--- Fragmento seleccionado ---

FRATINIHAUS (Manuel Menor)

Hacia un parque temático educador
Fratini parece un adelantado de lo que –a ojos de bastantes obispos- debiera suceder respecto a la exhumación pendiente del Valle de los Caídos.
Al exnuncio Fratini, independientemente de que se le haya ido la lengua en cuanto a lo que impone la costumbre diplomática –y esto le haya supuesto una “queja” ante sus jefes del Vaticano-, parece que, después de 10 años en España, haya decidido atenerse a lo que dice el Evangelio: “De la abundancia del corazón habla la boca”(Mt. 12, 34). No obstante, su declaración desbordante no es al Papa Francisco precisamente a quien ha servido de portavoz sino, más bien, a la corriente ultramontana en que militan obispos españoles, los que nunca pidieron perdón por el pasado colaboracionista de la Iglesia católica con el franquismo.

---

### Preguntas propuestas
**1)** Reproduce literalmente el fragmento sobre el exnuncio Fratini entre "Hacia un parque" y "con el franquismo.", ambos incluidos.
**2)** Cuenta las líneas del listado que contienen la cadena "آرایشی" y responde únicamente con el número.

--- Extractos de datos ---

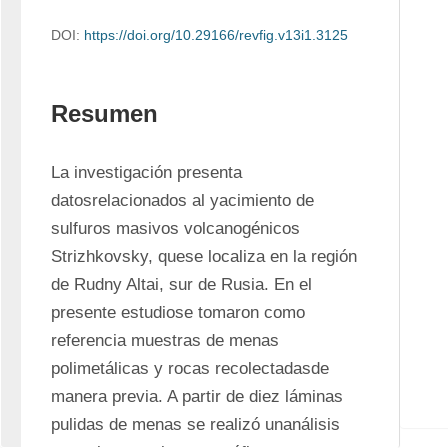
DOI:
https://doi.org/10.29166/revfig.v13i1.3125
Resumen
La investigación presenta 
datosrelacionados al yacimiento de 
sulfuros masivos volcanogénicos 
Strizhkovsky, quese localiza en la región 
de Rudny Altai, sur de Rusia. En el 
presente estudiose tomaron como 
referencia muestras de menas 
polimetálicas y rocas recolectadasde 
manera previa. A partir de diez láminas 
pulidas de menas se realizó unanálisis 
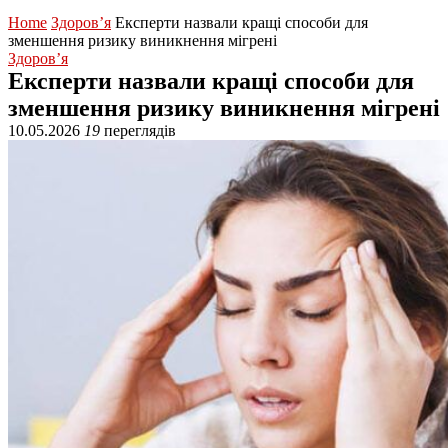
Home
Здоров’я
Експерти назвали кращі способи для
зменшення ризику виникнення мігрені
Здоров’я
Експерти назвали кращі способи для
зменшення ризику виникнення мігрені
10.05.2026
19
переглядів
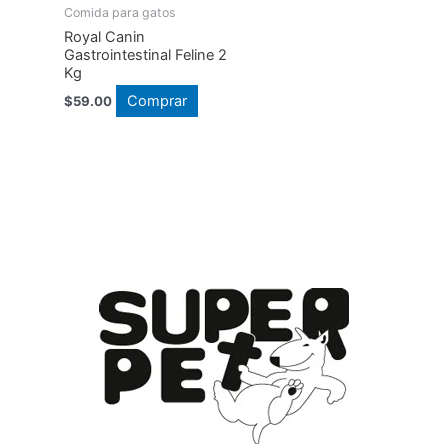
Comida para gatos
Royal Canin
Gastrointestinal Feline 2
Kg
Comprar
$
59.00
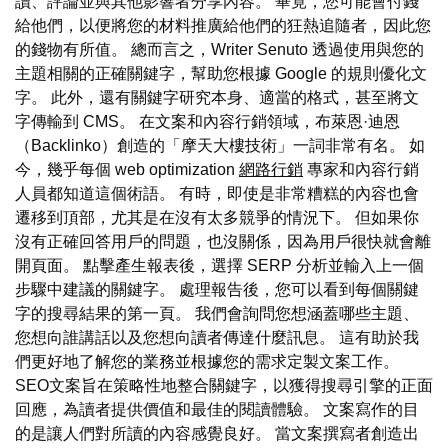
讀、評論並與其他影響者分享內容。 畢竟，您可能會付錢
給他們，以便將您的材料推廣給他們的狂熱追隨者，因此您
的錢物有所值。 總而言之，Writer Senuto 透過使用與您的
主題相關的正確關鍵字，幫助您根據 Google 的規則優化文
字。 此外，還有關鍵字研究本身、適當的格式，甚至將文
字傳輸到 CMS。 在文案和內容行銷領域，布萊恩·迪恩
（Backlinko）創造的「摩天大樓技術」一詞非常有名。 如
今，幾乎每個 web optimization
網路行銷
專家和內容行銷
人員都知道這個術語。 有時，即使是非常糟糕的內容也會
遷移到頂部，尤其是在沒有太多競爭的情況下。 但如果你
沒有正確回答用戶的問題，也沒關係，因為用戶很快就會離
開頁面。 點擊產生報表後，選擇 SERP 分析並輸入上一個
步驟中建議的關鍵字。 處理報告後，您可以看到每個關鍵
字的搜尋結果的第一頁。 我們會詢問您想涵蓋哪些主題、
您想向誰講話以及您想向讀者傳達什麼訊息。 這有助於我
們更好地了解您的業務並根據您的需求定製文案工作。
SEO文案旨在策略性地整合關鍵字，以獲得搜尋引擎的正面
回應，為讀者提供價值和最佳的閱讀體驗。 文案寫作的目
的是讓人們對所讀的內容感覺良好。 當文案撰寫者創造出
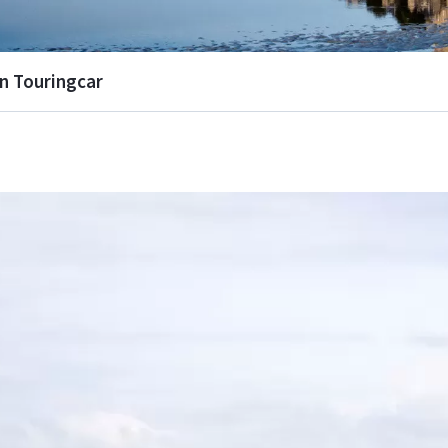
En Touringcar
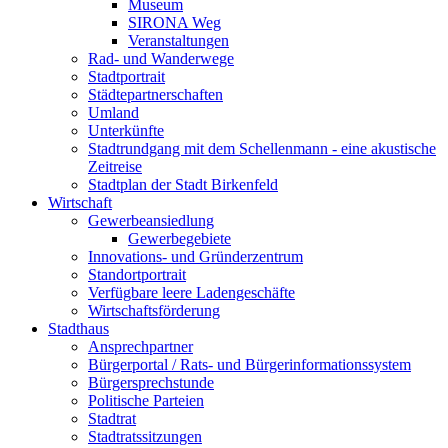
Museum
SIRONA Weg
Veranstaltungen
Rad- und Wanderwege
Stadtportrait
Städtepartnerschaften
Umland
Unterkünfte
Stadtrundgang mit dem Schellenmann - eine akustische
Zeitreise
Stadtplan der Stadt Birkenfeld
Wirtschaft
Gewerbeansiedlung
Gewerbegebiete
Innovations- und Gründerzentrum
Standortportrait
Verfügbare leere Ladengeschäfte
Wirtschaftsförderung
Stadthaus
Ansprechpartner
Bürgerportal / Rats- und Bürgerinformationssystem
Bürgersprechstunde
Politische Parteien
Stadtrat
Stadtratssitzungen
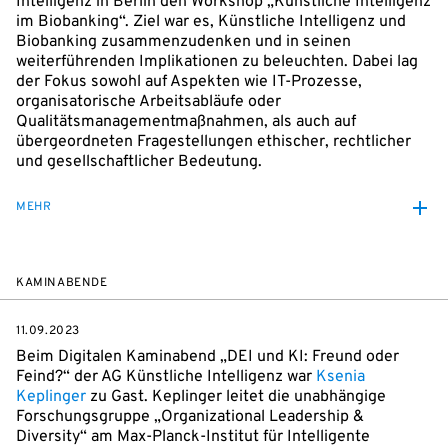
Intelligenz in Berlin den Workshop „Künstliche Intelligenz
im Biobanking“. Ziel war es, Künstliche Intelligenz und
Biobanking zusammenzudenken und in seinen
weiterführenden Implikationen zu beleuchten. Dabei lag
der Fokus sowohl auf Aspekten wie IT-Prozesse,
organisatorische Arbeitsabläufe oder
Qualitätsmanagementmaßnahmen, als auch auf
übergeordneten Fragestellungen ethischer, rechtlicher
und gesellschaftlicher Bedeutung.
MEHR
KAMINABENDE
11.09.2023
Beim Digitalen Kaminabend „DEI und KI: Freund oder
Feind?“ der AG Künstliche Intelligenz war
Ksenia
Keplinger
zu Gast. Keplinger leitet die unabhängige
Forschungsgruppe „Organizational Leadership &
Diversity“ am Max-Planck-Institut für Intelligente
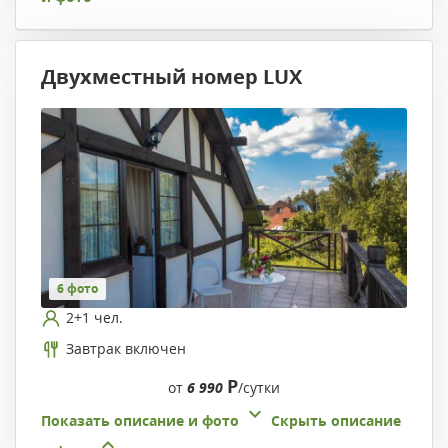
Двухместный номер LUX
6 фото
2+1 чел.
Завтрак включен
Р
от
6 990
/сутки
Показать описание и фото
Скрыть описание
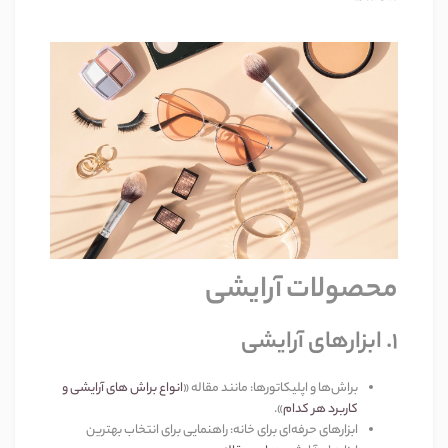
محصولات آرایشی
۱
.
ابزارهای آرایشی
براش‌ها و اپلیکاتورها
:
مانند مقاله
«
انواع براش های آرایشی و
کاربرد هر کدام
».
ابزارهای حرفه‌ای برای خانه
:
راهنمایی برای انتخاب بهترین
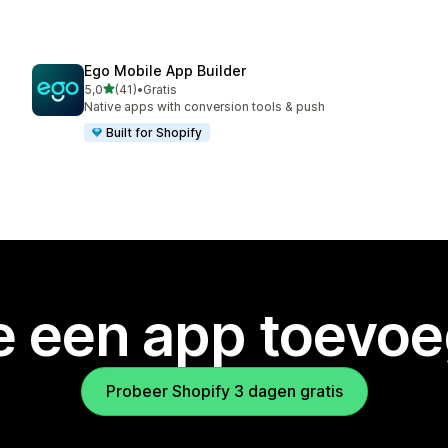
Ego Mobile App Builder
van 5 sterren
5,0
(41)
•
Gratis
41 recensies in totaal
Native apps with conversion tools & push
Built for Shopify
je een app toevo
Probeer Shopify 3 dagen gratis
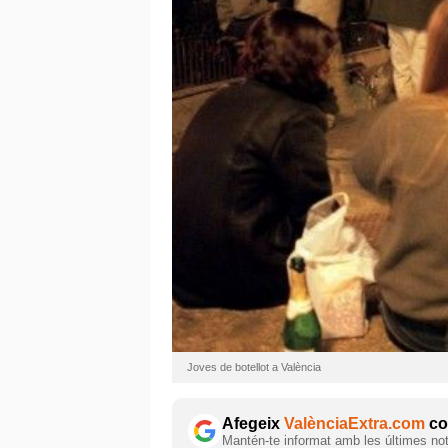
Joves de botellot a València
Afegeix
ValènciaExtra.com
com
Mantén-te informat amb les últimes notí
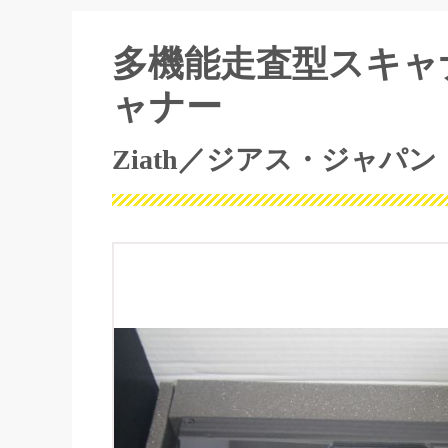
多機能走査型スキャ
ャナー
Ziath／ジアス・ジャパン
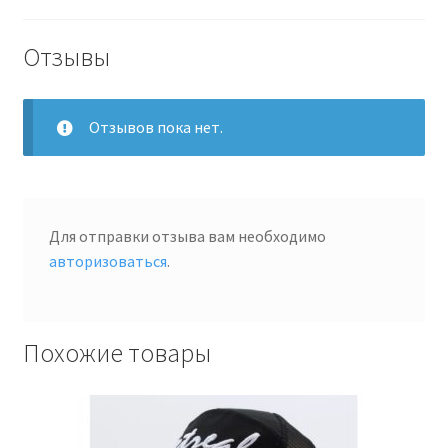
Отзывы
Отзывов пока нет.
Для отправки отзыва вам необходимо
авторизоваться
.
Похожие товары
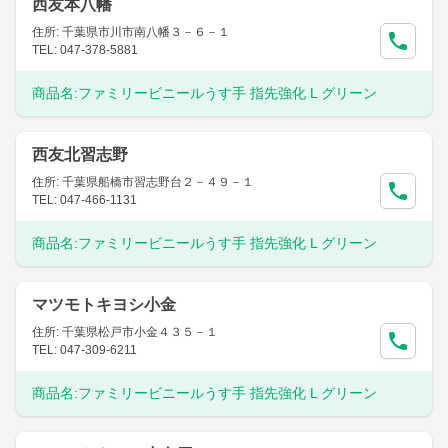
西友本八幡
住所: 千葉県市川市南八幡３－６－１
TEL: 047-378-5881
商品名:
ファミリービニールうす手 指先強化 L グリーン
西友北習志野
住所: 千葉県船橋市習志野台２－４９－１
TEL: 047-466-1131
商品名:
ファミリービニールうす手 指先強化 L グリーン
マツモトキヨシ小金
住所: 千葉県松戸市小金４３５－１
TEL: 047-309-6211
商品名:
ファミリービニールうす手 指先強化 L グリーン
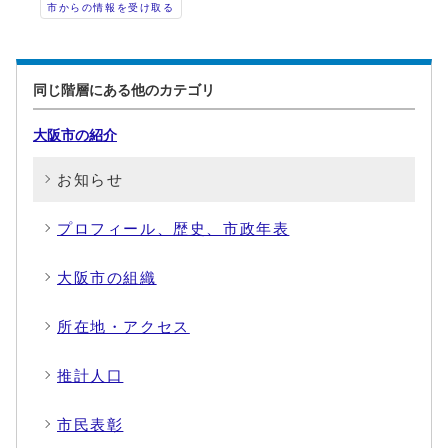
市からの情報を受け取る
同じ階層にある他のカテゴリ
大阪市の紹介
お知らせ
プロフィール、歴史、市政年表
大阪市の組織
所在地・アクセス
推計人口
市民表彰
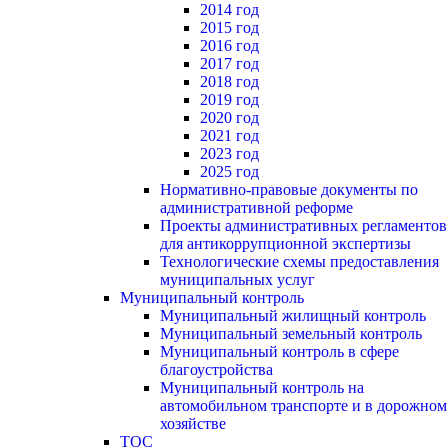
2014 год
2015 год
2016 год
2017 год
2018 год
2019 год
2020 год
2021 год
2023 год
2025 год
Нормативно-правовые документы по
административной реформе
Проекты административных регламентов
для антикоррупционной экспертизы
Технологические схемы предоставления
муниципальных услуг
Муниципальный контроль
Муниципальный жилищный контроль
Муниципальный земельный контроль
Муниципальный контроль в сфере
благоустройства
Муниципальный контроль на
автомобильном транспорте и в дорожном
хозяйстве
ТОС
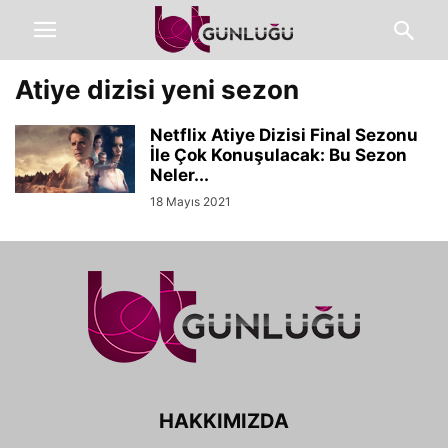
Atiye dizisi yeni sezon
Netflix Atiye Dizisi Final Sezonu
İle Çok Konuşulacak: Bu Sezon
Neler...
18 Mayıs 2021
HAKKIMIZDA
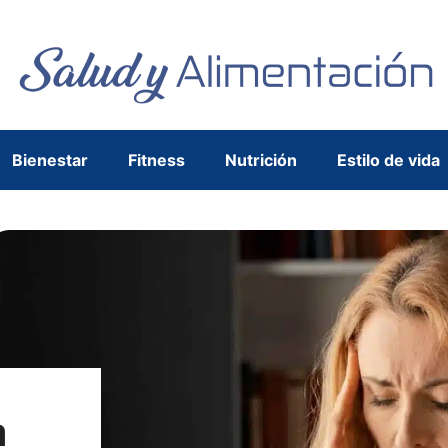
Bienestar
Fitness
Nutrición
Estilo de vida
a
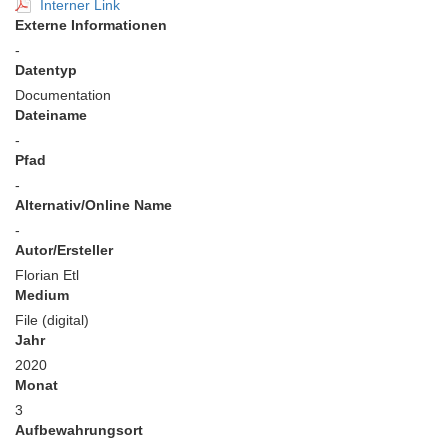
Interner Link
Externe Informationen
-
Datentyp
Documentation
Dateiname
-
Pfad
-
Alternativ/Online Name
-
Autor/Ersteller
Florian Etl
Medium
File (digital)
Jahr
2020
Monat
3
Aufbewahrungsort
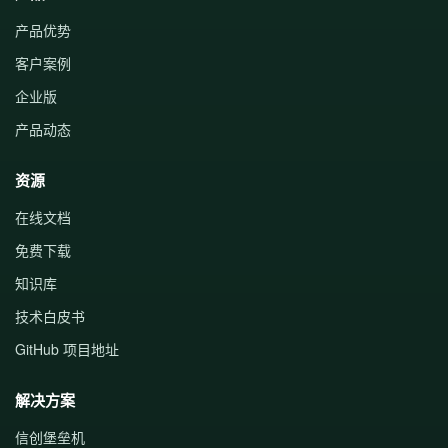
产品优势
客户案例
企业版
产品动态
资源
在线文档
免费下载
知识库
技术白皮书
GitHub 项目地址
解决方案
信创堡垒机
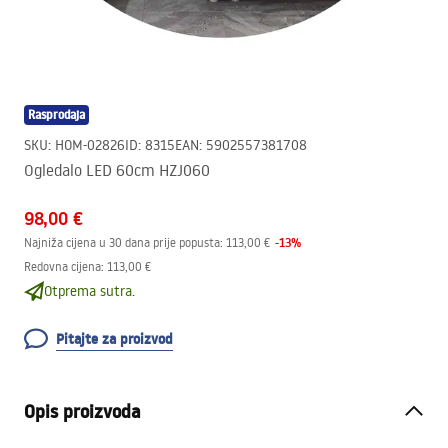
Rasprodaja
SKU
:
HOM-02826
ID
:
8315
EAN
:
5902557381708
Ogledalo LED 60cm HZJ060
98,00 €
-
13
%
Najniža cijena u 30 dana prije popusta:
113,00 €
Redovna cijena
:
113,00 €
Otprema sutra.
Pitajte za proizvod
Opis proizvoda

---

### Resultados por tarea
**1)**
Hacia un parque temático educador
Fratini parece un adelantado de lo que –a ojos de bastantes obispos- debiera suceder respecto a la exhumación pendiente del Valle de los Caídos.
Al exnuncio Fratini, independientemente de que se le haya ido la lengua en cuanto a lo que impone la costumbre diplomática –y esto le haya supuesto una “queja” ante sus jefes del Vaticano-, parece que, después de 10 años en España, haya decidido atenerse a lo que dice el Evangelio: “De la abundancia del corazón habla la boca”(Mt. 12, 34). No obstante, su declaración desbordante no es al Papa Francisco precisamente a quien ha servido de portavoz sino, más bien, a la corriente ultramontana en que militan obispos españoles, los que nunca pidieron perdón por el pasado colaboracionista de la Iglesia católica con el franquismo.

**2)** 3